BEIJING, Oct. 24 (Xinhua) — Chinese scientists have recently made significant advances in overcoming critical obstacles in solid-state batteries, pushing their performance to new heights.
Solid-state batteries, widely regarded as the next generation of lithium battery technology, hold promising potential for applications in new energy vehicles and low-altitude aviation.
Previously, a 100-kilogram battery could power a vehicle for about 500 kilometers, but recent breakthroughs promise to extend that range beyond 1,000 kilometers.
At the heart of a battery are lithium ions, which act like “deliverymen,” shuttling electrons between the positive and negative electrodes. The solid electrolyte serves as the “road” for these ions.
However, in conventional solid-state batteries, sulfide-based electrolytes are too hard, while lithium metal electrodes are too soft. When these materials interface, the uneven contact creates resistance, hindering ion movement and reducing efficiency — a long-standing bottleneck to commercialization.
To address this, Chinese research teams have developed innovative solutions that seamlessly bridge the gap between rigid and soft materials, ensuring smoother ion transport and enhanced performance.
One approach from the Institute of Physics, Chinese Academy of Sciences (CAS), uses iodine ions as a form of special “glue.” During operation, these ions migrate to the interface between the electrode and electrolyte, where they attract lithium ions to fill in microscopic gaps and pores.

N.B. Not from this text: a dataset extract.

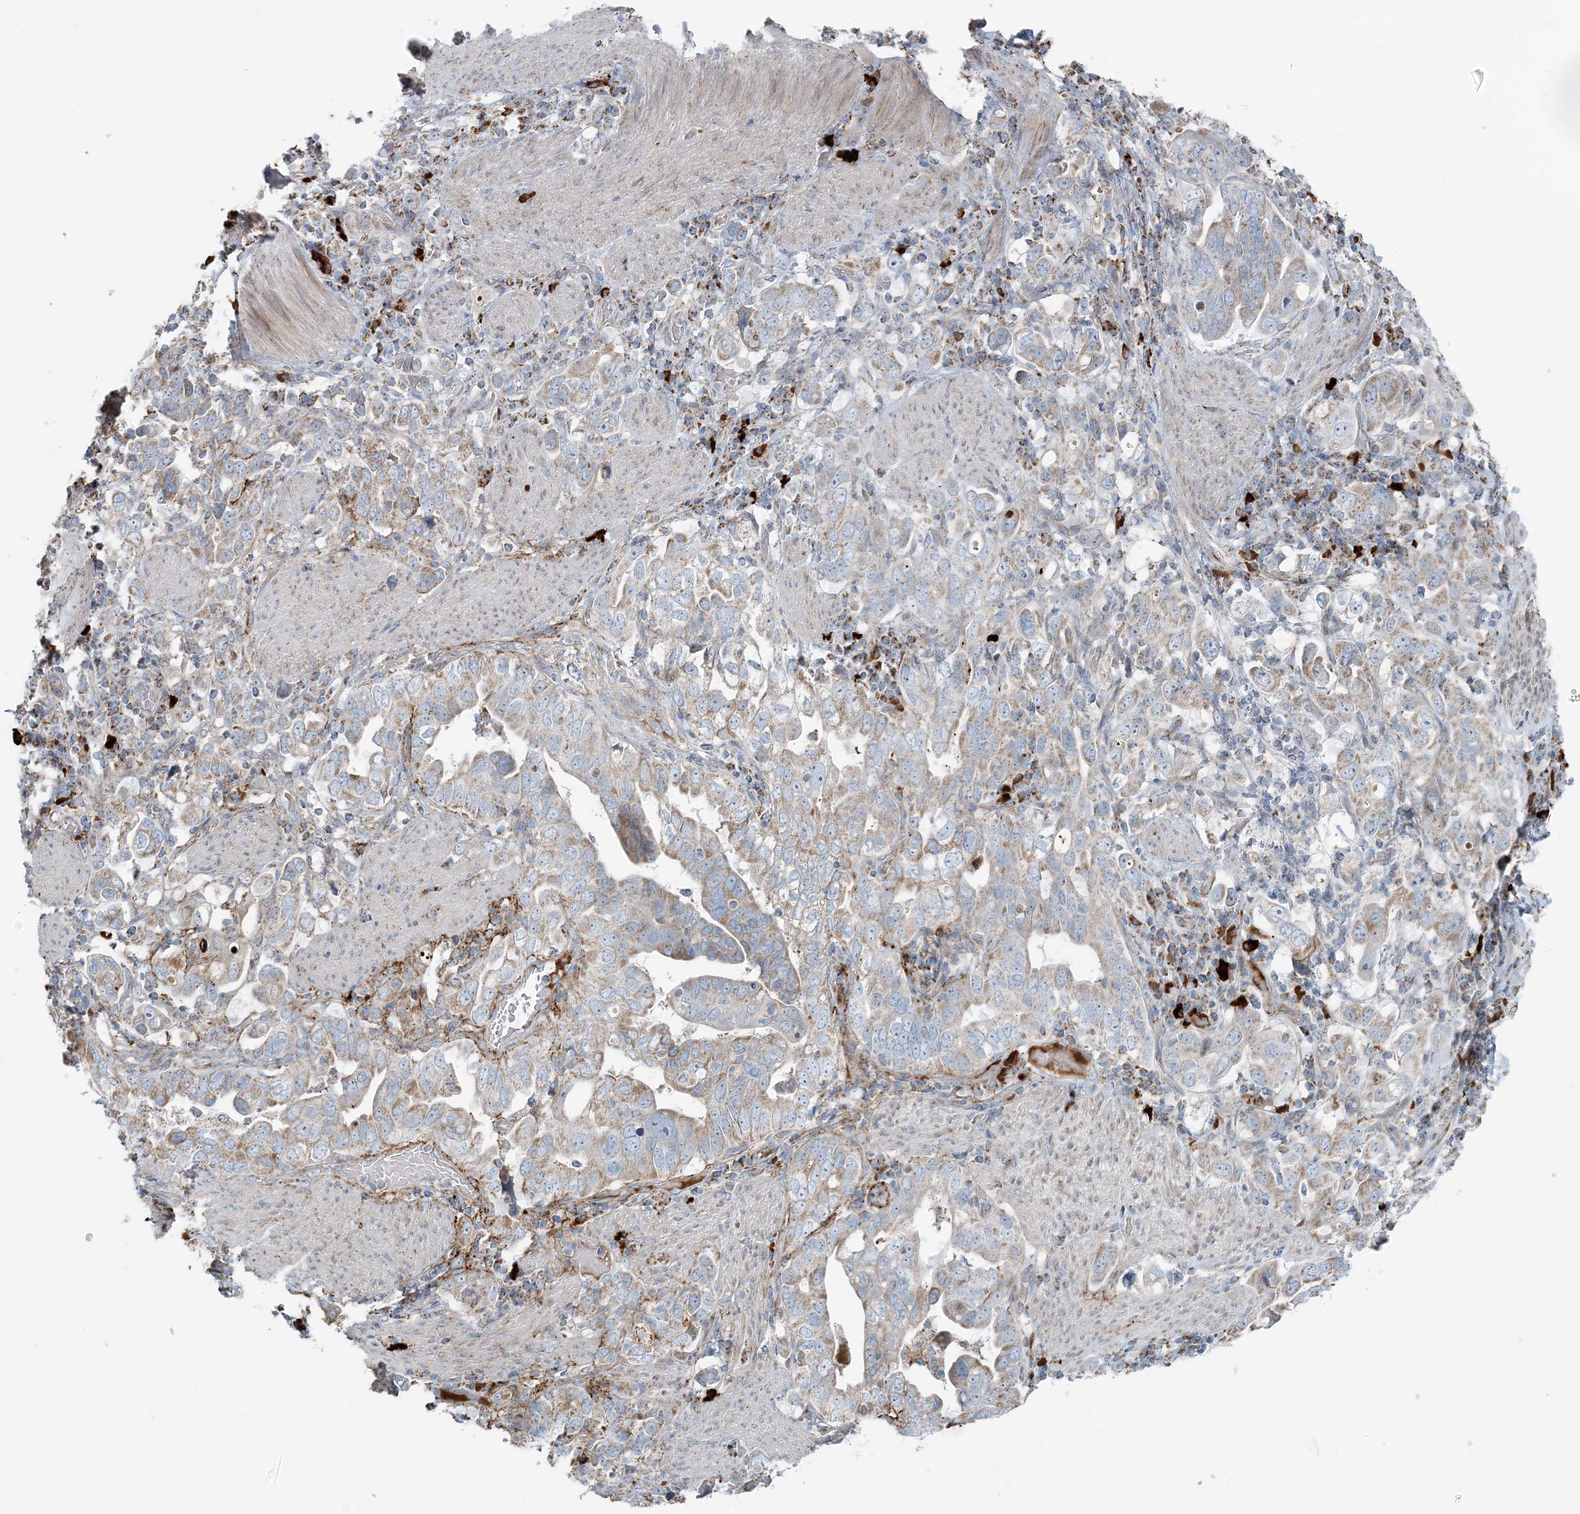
{"staining": {"intensity": "moderate", "quantity": "25%-75%", "location": "cytoplasmic/membranous"}, "tissue": "stomach cancer", "cell_type": "Tumor cells", "image_type": "cancer", "snomed": [{"axis": "morphology", "description": "Adenocarcinoma, NOS"}, {"axis": "topography", "description": "Stomach, upper"}], "caption": "Stomach adenocarcinoma was stained to show a protein in brown. There is medium levels of moderate cytoplasmic/membranous expression in about 25%-75% of tumor cells. The protein is stained brown, and the nuclei are stained in blue (DAB IHC with brightfield microscopy, high magnification).", "gene": "SLC22A16", "patient": {"sex": "male", "age": 62}}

This self-repairing mechanism creates a tightly bonded interface, effectively overcoming one of the most persistent barriers to the practicality of solid-state batteries.

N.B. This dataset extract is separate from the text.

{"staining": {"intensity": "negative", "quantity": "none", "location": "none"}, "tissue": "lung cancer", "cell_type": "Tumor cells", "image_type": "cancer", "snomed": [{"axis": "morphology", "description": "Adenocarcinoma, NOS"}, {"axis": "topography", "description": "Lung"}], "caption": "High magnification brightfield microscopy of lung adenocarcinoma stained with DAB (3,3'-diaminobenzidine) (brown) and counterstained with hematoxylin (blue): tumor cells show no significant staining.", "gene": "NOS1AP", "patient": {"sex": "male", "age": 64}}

Scientists at the Institute of Metal Research of the CAS have given electrolytes a “flexible transformation.” By building a polymer-based skeleton, they created a battery that remains fully functional even after being bent 20,000 times or twisted.
This design not only offers exceptional durability but also incorporates specialized chemical additives into the flexible framework — some to accelerate lithium-ion transport and others to capture additional ions — thereby increasing energy storage capacity by 86 percent.
In another development, a team from Tsinghua University has introduced a fluorine reinforcement technique. They modified the electrolyte with fluorinated polyether materials, leveraging fluorine’s high resistance to voltage to form a protective layer on the electrode surface. This fluoride-rich shield prevents the electrolyte from being broken down under high voltage.
As a result, batteries incorporating this technology have passed severe safety tests, including nail penetration and exposure to 120 degrees Celsius temperatures, without catching fire or exploding, thereby ensuring both high performance and safety. ■